Indeed, heavy losses incurred by state utilities and the lack of support from the state governments in their pursuit of fiscal deficit targets has resulted in very little investments in both generation, transmission and distribution systems and much of the additional investments have had to be made in the central sector. In the generation of power, for example, NTPC has been a major player and although the electricity generation has been opened up for private players, their entry has been recent and participation not substantial. Despite these developments, the power deficit has persisted and the peak deficit in 2010 was estimated at 13.8%. Indeed, there has been considerable concern about the shortfall in achieving the 11th Plan targets for generation and the deficit is likely to continue in the medium term.
Poor finances of state utilities on the one hand and persisting demand-supply imbalances on the other has created a peculiar situation. Given their poor finances, the state utilities are unwilling to purchase power at market prices from the spot market and prefer to have prolonged load shedding, unless of course there is an impending election and the state governments force them to do so for electoral reasons. When the demand declines due to load shedding, it impacts on the plant load factor. Electricity is something that you cannot store and, therefore, the power generators have to go slow in their generation even if they have the capacity. Thus, we have a situation where NTPC, the largest generator of electricity, had to lower its output because the state electricity utilities preferred to indulge in prolonged load shedding rather than pay the market prices.
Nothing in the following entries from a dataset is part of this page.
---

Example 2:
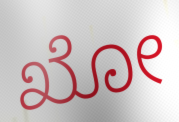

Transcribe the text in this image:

ಖೋ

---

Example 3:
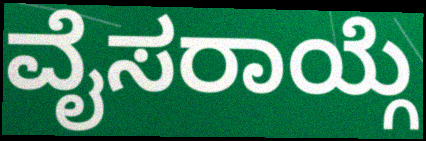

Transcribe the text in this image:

ವೈಸರಾಯ್ಗೆ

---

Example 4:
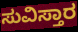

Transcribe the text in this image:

ಸುವಿಸ್ತಾರ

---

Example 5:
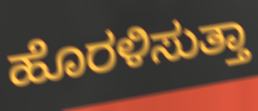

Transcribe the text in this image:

ಹೊರಳಿಸುತ್ತಾ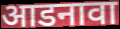
आडनावाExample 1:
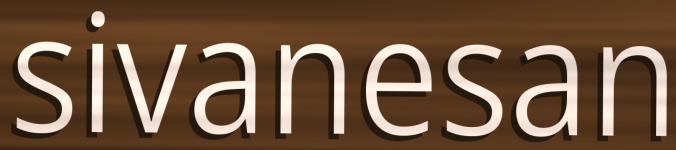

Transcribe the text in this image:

sivanesan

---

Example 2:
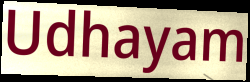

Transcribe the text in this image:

Udhayam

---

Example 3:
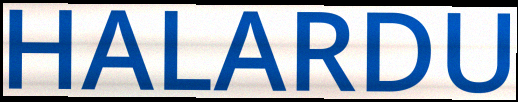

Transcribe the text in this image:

HALARDU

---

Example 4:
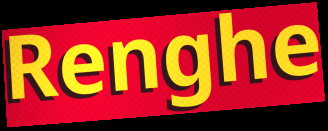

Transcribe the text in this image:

Renghe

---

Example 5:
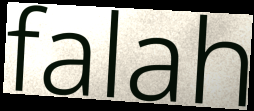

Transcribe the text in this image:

falah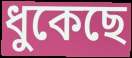
ধুকেছে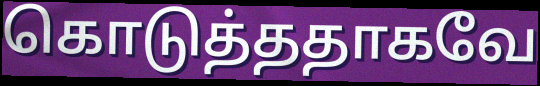
கொடுத்ததாகவே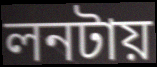
লনটায়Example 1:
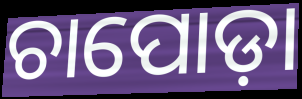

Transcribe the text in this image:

ଚାପୋଡ଼ା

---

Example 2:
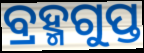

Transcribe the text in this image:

ବ୍ରହ୍ମଗୁପ୍ତ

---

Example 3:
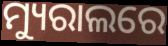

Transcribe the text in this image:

ମ୍ୟୁରାଲରେ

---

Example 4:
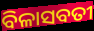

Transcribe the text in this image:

ବିଳାସବତୀ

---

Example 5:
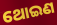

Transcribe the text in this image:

ଥୋଇଣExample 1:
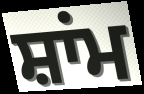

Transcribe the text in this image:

ਸ਼ਾਂਮ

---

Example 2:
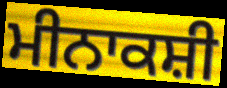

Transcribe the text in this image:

ਮੀਨਾਕਸ਼ੀ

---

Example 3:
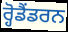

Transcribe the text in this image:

ਰ੍ਹੋਡੈਂਡਰਨ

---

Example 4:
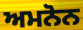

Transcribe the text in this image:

ਅਮਨੋਨ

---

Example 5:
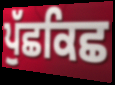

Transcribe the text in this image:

ਪੁੱਛਕਿਛ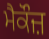
ਮੈਕੌਜ਼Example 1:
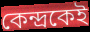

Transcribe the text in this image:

কেন্দ্রকেই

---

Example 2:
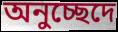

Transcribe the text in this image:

অনুচ্ছেদে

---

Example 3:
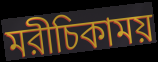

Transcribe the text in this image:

মরীচিকাময়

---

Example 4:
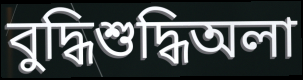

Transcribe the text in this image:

বুদ্ধিশুদ্ধিঅলা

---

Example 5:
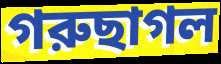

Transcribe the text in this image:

গরুছাগলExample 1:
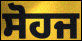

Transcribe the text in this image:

ਸੋਹਜ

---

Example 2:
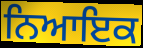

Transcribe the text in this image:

ਨਿਆਇਕ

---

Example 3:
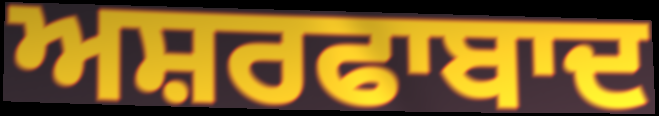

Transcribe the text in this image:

ਅਸ਼ਰਫਾਬਾਦ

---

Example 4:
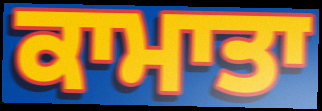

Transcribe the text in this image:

ਕਾਮਾਤਾ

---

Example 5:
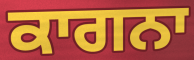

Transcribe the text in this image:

ਕਾਗਨਾ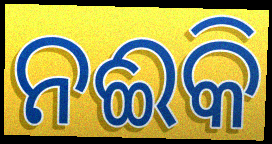
ନଈକିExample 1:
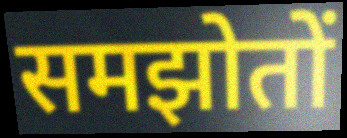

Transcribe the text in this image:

समझोतों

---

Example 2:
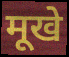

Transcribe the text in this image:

मूखे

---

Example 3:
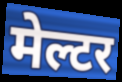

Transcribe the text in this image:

मेल्टर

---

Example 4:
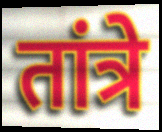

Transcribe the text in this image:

तांत्रे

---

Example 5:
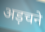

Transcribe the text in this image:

अड़चनेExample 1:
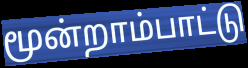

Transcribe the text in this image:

மூன்றாம்பாட்டு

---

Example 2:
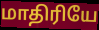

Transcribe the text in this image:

மாதிரியே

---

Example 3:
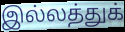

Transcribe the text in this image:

இல்லத்துக்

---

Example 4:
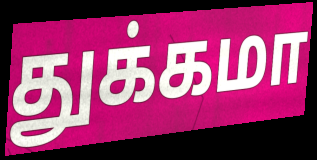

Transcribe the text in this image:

துக்கமா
Unless concerted action is taken, the problem of scarcity even when we have the capacity will continue. Creating additional capacity and not utilising it because of wrong policies is a social waste. The manufacturing sector cannot depend on the state utilities due to long hours of black-outs and has to invest in captive generation. Companies like NTPC, after creating generation capacity, cannot generate and sell power as the state utilities prefer to have black-outs rather than supply electricity to consumers. Although the sector has been opened up for private producers, there will be serious question marks on new investments. Even maintaining the growth rate at 8.2%, let alone accelerating it to 9%, cannot be done unless the policy mess in the power sector is immediately attended to. Surely, bail-outs of the type we had under the accelerated power development programme or its revised variant is not an answer to the problem. Although this was an attempt to sugar-coat the reforms, it dissolved the sugar, but swallowed the reforms.